The next lab will use a library called NLTK. Today we will discuss a little more detail about what's involved when you use ANY library, as well as the tools NLTK brings us. We'll use this as a running example to go deeper into lists that contain other things beyond primitives. You can find several other simple examples on this tutorial webpage.
conda install nltk
One thing NLTK does for you is to split up English text into "tokens", words and punctuation. It also has English processors like a Part of Speech (POS) tagger that comes in handy.
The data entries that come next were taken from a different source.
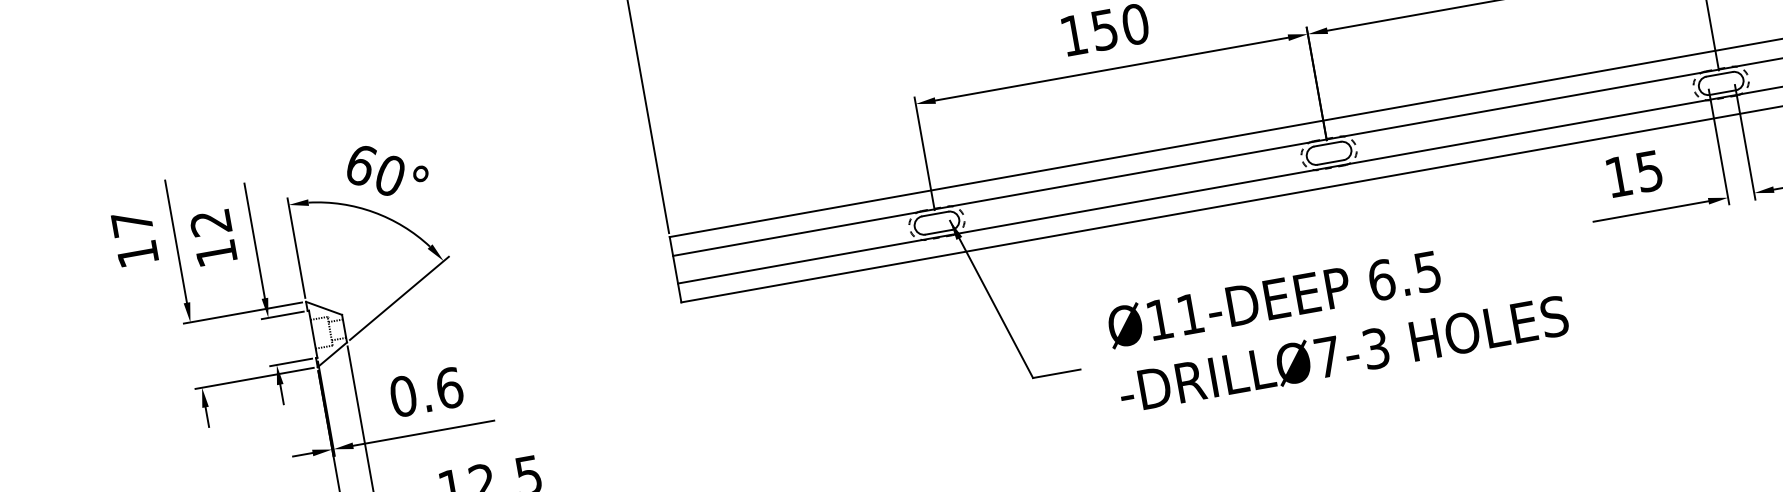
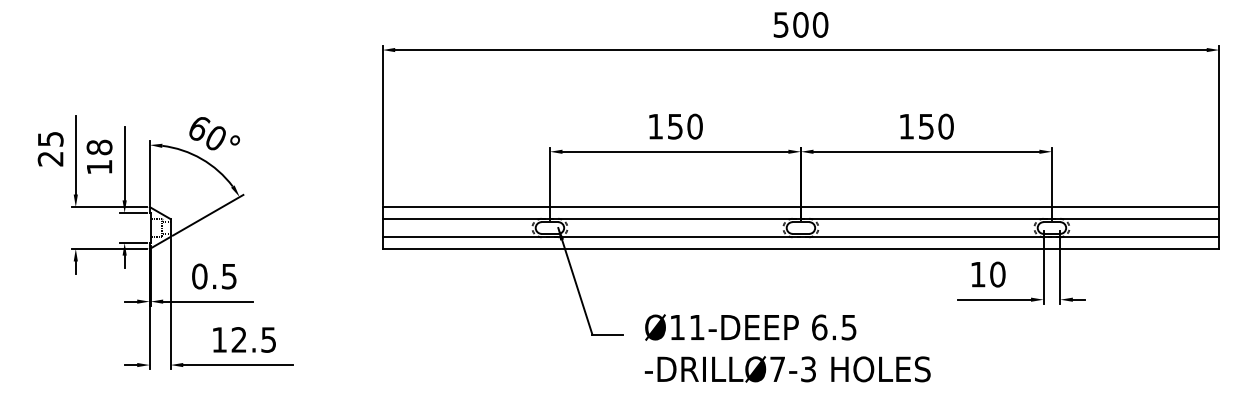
text: (1649, 171) -> (997, 274), 15 -> 10
text: (210, 222) -> (99, 147), 12 -> 18
text: (134, 239) -> (50, 149), 17 -> 25
text: (1337, 321) -> (787, 348), moved
text: (449, 388) -> (229, 276), 0.6 -> 0.5

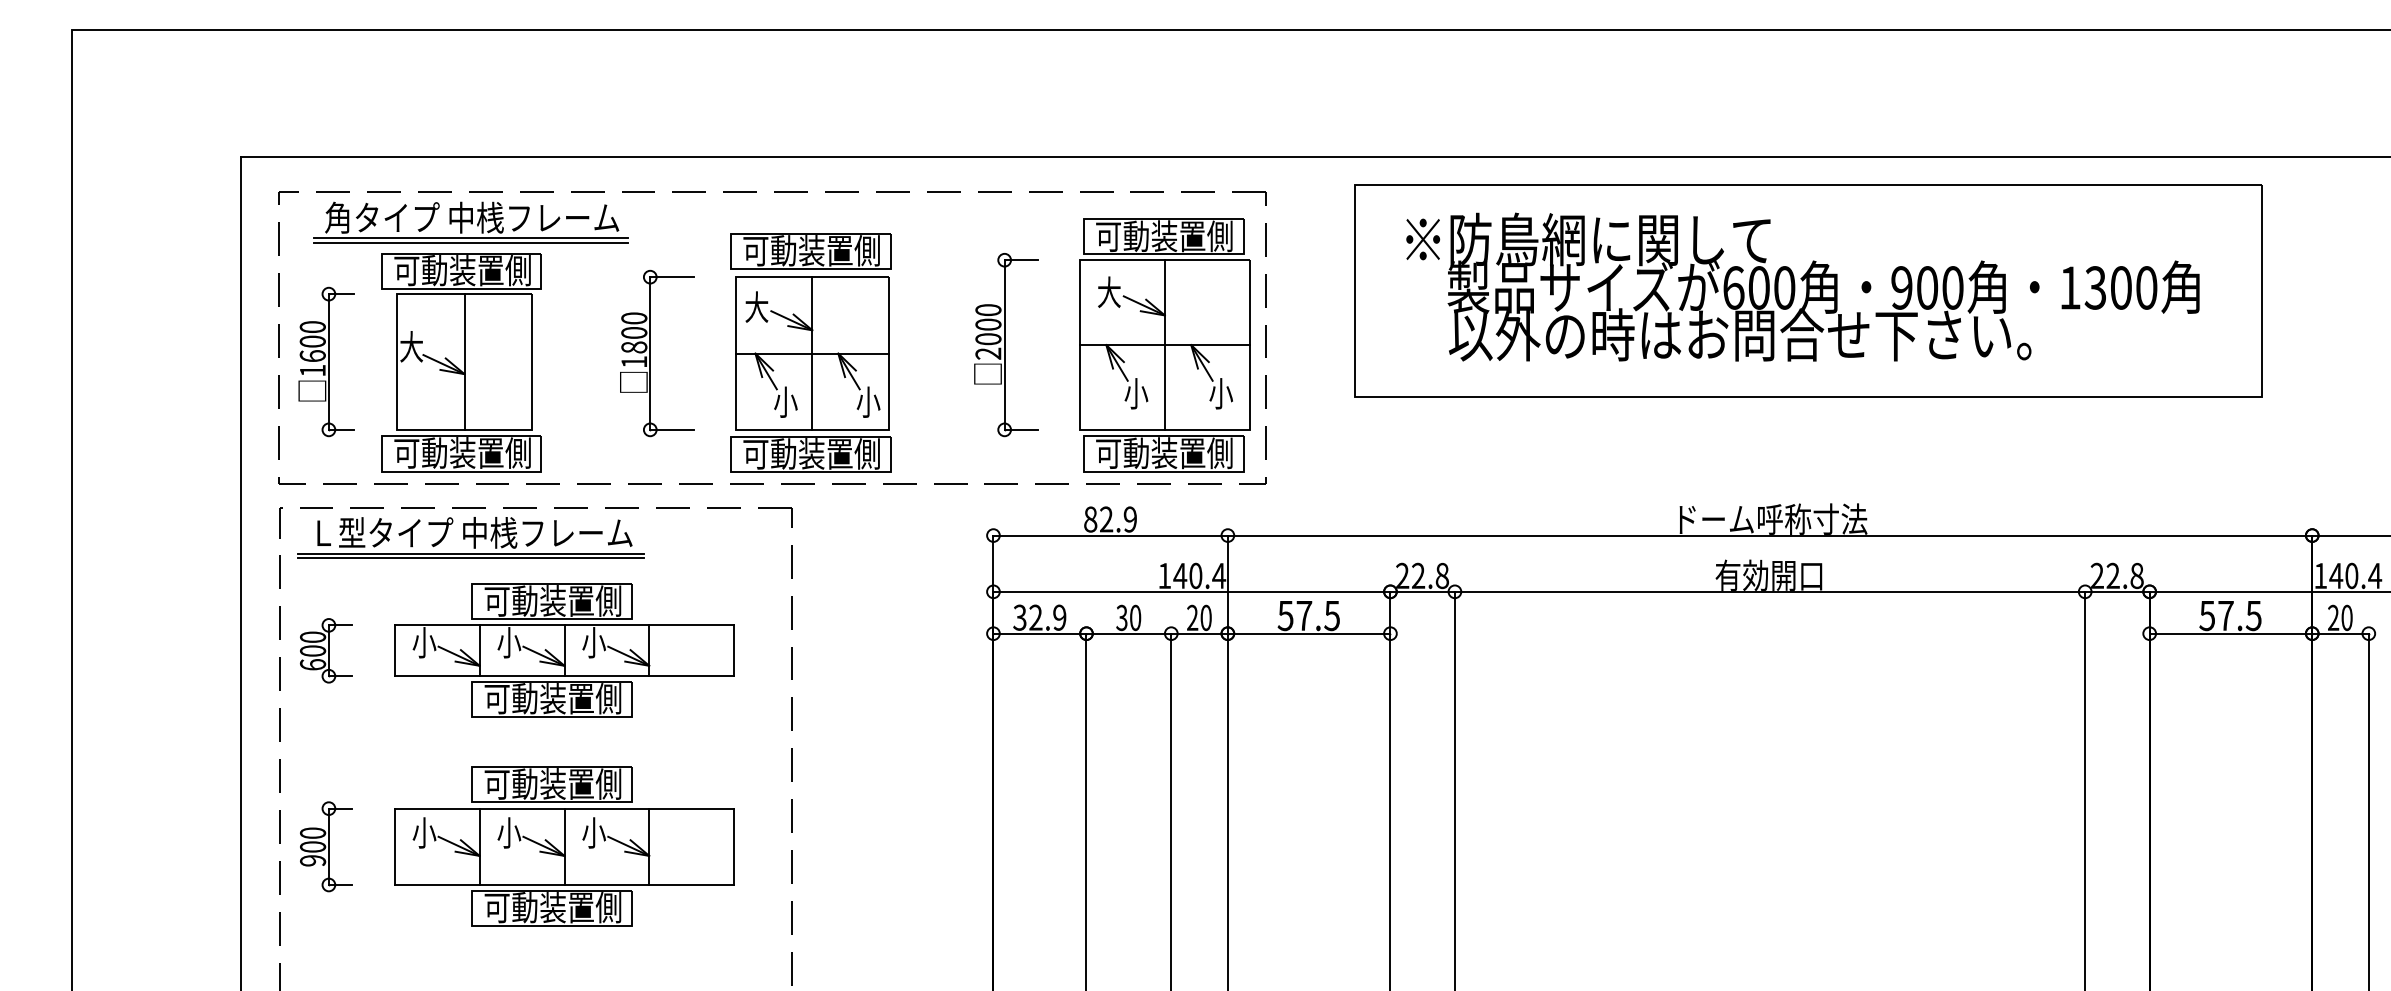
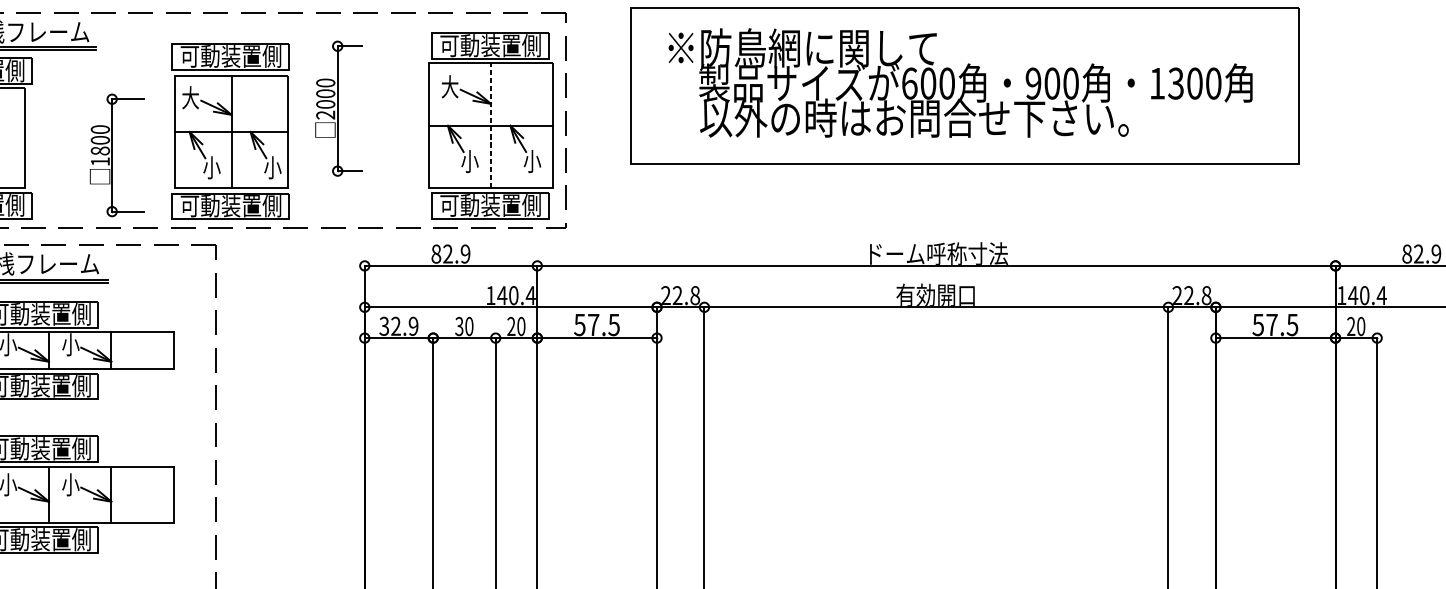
part: (1006, 345) -> (339, 109), moved
line: (1164, 345) -> (490, 125), solid -> dashed
part: (650, 353) -> (112, 155), moved

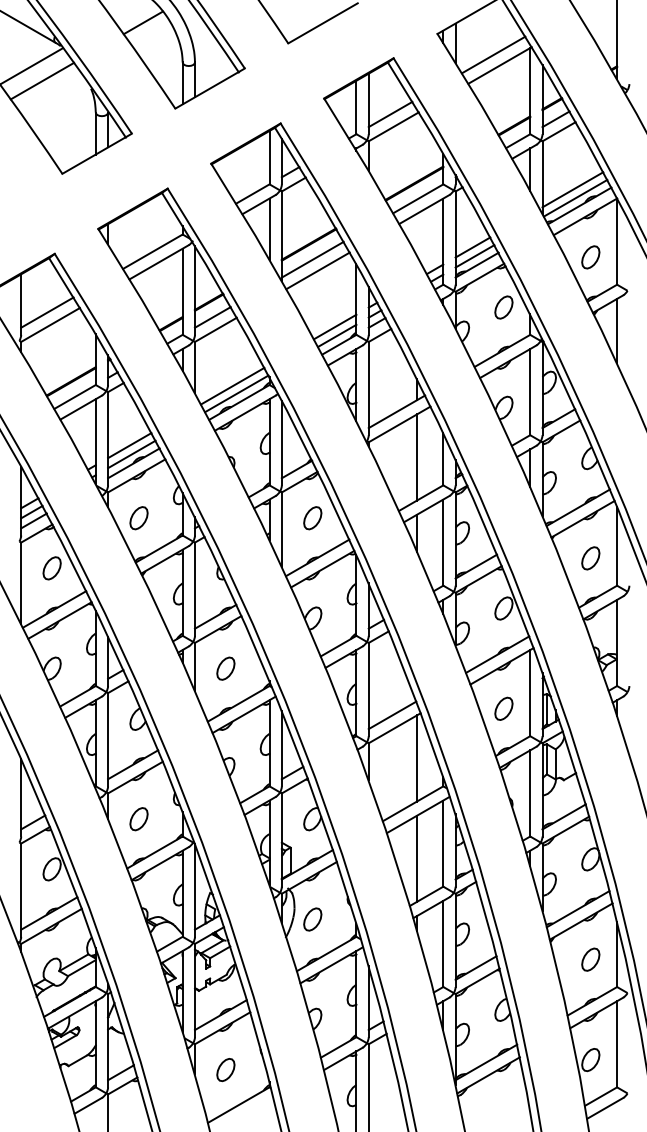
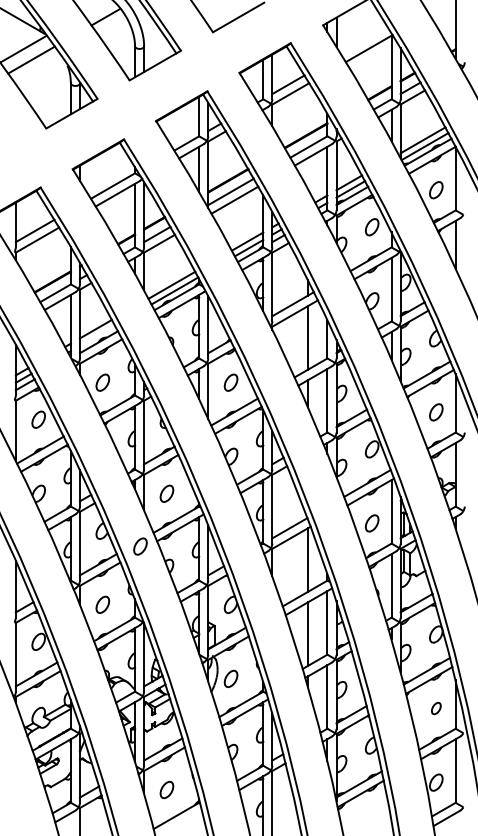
line: (493, 54) -> (364, 40), removed
line: (131, 454) -> (97, 335), removed
part: (189, 740) -> (140, 546), added
part: (590, 959) -> (436, 708), size x0.7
Below is an example program that tags all the words with their POS and pulls out just the nouns.
You can run this one from here directly:
import nltk # of course
nltk.download('punkt')
nltk.download('averaged_perceptron_tagger') # machine learned model you download once
def extract_nouns(sentence):
""" Given a string, this returns a List of strings as the sentence's nouns """
# Try printing each of these out to see what they contain.
tokens = nltk.word_tokenize(sentence)
tagged = nltk.pos_tag(tokens)
# Get the nouns!
nouns = list()
for word,tag in tagged:
if tag.startswith('NN'): # If the part of speech is an NN, it's a noun
nouns.append(word)
return nouns
sent = input("Sentence? ") # John left the store after buying some peaches.
nouns = extract_nouns(sent)
print("Your nouns are: ", nouns)